- [GIVEN TEXT]:
Wednesday, January 12, 2011

They Killed Him For His Land: The Roy Malcolm Veal Hanging Was Also Ruled A Suicide


Ex-Washington Man Found Hanging In Tree

He Had Returned To Mississippi To Fight For Family's Land

Saturday, April 24, 2004

THE ASSOCIATED PRESS

WOODVILLE, Miss. -- Family members say a man found yesterday hanging from a tree in rural Mississippi had returned home to fight for his family's land.

The body of 55-year-old Roy Veal, originally from Washington state, was discovered in Wilkinson County, relatives said.

Warren Strain, spokesman for the Mississippi Department of Public Safety, said the body was discovered about midday in a wooded area of the county near Woodville.

Authorities declined to identify the man pending notification of relatives.

But Doris Gordon, a Woodville native now living in San Francisco, said the victim was her brother, Roy Veal of Washington state. Thelma Veal, the man's mother, also confirmed the identity.

"They found my brother hanging from a tree with a hood over his head and some papers burned at his feet," Gordon said in a telephone interview with The Associated Press from San Francisco. "It's awful. We don't know who did it."


Oliver James, 72, one of the men who led authorities to Veal's body, said there appeared to be a blue-flowered cover over Veal's head. James said one of the investigators said it appeared to be a pillow case. James also said Veal's truck was parked about 50 feet away.

Gordon, who said she would be returning to Woodville as soon as possible, said her brother had returned to the family home in Wilkinson County "to help with a lawsuit pending against our family."

"There are people trying to take part of our land because they apparently think there is oil on the land," she said.

Strain said the Highway Patrol's Bureau of Investigation was looking into the death.

County Coroner Travis Sharp said he had not been contacted; the Sheriff's Department declined any comment.

- [DIRECTIONS]:
1 - List every person named in the article about Roy Veal's death.
2 - Write the next few paragraphs of the news report on the Roy Veal hanging, picking up after its final sentence.

(Dataset entries)
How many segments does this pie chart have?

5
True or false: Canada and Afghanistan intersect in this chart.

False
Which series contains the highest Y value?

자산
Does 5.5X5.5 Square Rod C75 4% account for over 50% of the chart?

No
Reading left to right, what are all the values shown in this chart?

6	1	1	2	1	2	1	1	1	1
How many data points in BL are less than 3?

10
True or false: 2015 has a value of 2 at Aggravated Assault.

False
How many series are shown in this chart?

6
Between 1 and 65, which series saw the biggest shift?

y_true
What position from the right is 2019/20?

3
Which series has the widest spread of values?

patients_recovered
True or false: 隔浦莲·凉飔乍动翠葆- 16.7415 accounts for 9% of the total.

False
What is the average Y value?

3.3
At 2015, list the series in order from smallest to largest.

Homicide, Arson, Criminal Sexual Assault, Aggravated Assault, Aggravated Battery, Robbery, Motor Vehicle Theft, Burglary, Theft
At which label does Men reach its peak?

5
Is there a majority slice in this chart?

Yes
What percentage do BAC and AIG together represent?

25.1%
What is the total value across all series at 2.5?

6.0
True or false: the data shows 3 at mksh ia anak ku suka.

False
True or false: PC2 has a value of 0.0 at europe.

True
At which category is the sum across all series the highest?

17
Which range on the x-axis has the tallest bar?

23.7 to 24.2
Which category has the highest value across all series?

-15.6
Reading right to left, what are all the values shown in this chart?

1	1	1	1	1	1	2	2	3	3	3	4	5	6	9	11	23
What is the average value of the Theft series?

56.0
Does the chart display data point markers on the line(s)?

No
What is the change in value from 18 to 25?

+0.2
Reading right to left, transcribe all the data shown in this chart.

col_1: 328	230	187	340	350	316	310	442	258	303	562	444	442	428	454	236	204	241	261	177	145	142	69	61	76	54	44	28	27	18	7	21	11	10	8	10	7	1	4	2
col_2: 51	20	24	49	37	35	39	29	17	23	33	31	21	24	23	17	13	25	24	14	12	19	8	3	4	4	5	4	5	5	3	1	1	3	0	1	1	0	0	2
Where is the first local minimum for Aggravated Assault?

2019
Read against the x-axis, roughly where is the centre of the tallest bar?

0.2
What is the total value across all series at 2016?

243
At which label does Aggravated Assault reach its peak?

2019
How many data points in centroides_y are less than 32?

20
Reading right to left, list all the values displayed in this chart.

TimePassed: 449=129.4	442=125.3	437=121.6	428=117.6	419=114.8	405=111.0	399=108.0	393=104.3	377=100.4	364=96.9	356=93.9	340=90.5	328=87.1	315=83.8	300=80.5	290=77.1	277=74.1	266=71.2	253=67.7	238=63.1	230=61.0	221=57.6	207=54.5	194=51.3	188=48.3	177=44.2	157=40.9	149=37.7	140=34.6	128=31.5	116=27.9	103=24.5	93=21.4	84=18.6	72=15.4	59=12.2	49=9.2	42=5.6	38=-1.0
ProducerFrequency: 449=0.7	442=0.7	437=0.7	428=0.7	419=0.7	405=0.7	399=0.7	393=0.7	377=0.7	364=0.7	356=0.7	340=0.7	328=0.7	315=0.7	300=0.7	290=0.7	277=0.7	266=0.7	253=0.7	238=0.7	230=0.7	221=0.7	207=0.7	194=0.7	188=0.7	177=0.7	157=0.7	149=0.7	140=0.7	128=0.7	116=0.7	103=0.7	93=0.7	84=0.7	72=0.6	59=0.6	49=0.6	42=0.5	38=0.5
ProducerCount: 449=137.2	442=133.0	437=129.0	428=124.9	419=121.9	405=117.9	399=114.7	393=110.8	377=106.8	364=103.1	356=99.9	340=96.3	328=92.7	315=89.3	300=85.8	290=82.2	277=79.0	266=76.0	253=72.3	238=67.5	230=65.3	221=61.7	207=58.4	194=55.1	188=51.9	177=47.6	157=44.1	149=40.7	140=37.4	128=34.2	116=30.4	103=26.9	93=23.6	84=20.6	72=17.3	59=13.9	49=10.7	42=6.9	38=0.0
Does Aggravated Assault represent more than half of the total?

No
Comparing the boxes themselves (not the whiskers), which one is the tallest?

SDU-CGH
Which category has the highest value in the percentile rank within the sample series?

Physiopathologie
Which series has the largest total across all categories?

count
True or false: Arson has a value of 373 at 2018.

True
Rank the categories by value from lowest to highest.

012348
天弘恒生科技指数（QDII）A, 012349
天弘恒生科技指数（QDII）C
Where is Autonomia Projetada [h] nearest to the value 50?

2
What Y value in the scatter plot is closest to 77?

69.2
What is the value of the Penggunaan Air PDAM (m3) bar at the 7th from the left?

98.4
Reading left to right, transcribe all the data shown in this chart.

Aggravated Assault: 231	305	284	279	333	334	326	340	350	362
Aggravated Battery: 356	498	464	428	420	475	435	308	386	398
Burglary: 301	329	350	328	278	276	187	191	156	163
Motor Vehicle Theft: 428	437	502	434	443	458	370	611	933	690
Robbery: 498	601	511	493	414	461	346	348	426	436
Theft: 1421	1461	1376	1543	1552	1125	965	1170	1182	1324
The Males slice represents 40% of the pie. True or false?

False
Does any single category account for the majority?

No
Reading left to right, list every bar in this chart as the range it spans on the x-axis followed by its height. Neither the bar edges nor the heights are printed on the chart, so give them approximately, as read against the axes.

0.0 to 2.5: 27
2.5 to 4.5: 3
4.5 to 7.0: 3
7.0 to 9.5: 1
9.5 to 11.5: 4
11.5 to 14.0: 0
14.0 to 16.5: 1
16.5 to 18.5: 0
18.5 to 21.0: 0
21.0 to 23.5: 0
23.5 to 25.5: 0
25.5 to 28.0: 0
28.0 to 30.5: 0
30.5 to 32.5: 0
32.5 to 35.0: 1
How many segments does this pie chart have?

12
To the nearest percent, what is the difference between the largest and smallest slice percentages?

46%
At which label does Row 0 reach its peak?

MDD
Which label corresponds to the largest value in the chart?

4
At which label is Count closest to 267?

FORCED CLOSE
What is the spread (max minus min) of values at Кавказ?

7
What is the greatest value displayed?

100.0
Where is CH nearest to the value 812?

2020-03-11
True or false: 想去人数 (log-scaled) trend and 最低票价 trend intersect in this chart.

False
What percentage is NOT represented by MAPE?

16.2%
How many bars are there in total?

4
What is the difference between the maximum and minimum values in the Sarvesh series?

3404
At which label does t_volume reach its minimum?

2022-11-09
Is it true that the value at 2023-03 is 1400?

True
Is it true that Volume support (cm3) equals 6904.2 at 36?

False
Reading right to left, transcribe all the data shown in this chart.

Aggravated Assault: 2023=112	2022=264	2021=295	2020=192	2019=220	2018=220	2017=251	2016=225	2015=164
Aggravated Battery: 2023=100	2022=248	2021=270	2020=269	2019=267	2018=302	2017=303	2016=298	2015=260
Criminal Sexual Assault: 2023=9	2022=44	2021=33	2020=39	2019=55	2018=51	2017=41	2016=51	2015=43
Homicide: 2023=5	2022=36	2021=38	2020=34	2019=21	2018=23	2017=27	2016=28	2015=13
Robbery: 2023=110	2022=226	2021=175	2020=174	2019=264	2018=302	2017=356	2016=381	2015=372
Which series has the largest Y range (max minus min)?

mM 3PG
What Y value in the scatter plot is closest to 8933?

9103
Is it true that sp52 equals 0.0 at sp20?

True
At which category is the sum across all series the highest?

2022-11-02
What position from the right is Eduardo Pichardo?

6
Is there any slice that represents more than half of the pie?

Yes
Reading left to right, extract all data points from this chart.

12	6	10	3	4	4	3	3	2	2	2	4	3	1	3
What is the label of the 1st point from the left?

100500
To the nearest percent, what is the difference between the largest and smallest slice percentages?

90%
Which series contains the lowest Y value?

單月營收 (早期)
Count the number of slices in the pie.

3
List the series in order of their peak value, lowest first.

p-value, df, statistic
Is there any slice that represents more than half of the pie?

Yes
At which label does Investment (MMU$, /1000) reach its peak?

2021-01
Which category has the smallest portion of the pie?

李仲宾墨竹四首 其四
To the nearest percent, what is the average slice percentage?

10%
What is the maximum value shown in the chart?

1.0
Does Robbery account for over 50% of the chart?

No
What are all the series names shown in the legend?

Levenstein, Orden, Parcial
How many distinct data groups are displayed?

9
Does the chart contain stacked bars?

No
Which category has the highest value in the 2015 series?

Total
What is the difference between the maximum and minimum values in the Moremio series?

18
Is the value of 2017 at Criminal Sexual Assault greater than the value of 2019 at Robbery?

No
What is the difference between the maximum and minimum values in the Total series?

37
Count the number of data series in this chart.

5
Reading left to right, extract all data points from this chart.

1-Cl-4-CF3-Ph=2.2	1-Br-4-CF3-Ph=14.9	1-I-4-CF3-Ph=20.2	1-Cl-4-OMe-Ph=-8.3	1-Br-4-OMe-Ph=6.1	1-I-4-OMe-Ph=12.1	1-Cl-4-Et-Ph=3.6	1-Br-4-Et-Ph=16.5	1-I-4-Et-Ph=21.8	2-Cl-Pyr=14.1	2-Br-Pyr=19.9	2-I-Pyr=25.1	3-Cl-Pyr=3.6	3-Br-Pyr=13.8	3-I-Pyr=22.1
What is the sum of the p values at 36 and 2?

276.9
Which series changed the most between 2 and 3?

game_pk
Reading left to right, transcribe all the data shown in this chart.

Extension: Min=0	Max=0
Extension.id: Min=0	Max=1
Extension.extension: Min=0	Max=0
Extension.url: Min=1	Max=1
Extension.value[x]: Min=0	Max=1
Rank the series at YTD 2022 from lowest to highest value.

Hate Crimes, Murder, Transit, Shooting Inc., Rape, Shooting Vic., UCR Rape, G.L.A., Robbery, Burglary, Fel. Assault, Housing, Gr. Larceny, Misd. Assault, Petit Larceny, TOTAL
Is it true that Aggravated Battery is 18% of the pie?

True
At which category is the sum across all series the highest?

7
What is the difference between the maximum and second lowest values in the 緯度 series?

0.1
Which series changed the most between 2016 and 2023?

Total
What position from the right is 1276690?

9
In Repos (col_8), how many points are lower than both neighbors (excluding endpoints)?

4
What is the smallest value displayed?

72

- [PER-TASK ANSWERS]:
1 - Roy Veal (Roy Malcolm Veal), Warren Strain, Doris Gordon, Thelma Veal, Oliver James, Travis Sharp

2 -
FBI spokeswoman Deborah Madden said agents were available if needed but at this point the investigation was being handled by local authorities.

Officials at the chancery clerk's office in Woodville said a lawsuit pending in chancery court names several members of the Thelma Veal family, including Doris Gordon and apparently Roy Veal, as defendants.

Chancery Clerk Thomas Tolliver Jr., said the case involved title to land in the county and damages.

Thelma Veal said the lawsuit sought portions of land owned by her late husband and his brothers.

She said her son had obtained a map of the property and was collecting documents to prove the family owned the land.

"Now they have found my son hung back there on a tree," said Thelma Veal, 79.

She said her husband owned more than 40 acres in the area southwest of Woodville and that it was being sought because it might have oil deposits.

There is oil production in that area of the state.

"My husband's daddy bought this land in 1926, and I've been here ever since I was 18," she said. "It's our land."

####

Death Of Seattle Man In South Ruled A Suicide
SEATTLE -- A Washington state man found hanging from a tree in Mississippi committed suicide, a coroner in that state said.

Authorities had said evidence surrounding the death of Roy Malcom Veal indicated he committed suicide, but Wilkinson County Coroner Travis Sharp would not release autopsy results or issue a formal ruling until he received reports from the state crime lab.

The Washington Department of Licensing shows a Seattle address for Veal, a native of Woodville, Miss.

Sharp said there was no evidence of drugs, alcohol or toxins in Veal's body, and the manner of death was consistent with suicide, The Natchez Democrat reported in yesterday's editions.

"I'm basing my ruling on the autopsy report along with the evidence found by Sheriff's Department and the state and federal investigators," Sharp said.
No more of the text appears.